- [What to work on]: The answer is a number and nothing else: the count of lines in these entries containing the word "aggiornamenti".

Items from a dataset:
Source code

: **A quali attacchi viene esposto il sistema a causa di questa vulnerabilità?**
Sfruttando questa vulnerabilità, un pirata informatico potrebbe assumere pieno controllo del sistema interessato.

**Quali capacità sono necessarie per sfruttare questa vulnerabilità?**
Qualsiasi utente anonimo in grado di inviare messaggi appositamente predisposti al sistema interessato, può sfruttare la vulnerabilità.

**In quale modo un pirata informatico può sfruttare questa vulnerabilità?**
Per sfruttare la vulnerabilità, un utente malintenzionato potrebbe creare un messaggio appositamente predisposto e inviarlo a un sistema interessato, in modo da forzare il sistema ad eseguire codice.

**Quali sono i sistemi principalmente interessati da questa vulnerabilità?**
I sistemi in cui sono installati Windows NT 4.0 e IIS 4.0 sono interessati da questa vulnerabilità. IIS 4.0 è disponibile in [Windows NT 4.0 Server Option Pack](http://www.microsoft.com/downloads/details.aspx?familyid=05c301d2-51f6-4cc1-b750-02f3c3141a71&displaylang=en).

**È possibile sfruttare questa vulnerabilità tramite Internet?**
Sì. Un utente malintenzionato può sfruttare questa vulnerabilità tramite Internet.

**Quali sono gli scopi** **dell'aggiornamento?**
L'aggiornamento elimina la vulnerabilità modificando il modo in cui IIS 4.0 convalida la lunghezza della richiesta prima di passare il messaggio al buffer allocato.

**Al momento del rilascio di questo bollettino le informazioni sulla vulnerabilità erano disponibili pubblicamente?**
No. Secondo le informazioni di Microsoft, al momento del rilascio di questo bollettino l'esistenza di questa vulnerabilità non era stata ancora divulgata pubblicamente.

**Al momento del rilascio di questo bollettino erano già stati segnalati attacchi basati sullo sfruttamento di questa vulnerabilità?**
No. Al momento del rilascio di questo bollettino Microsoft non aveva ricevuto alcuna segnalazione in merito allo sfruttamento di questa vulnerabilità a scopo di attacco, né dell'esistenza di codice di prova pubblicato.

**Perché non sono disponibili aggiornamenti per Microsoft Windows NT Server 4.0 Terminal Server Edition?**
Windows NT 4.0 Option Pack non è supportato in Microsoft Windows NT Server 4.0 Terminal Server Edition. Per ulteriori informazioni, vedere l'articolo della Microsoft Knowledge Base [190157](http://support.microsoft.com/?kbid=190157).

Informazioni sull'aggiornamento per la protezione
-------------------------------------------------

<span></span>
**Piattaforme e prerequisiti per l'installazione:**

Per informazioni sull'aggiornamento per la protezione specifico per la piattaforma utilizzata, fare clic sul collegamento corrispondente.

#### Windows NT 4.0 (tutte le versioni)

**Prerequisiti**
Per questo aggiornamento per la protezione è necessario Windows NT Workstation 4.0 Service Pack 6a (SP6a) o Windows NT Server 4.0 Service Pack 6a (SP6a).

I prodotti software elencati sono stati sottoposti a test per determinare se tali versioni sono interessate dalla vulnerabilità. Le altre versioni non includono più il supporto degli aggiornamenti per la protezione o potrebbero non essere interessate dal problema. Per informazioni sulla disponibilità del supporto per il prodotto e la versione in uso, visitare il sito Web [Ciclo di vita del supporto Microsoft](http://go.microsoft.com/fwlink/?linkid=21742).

- [Expected output]: 2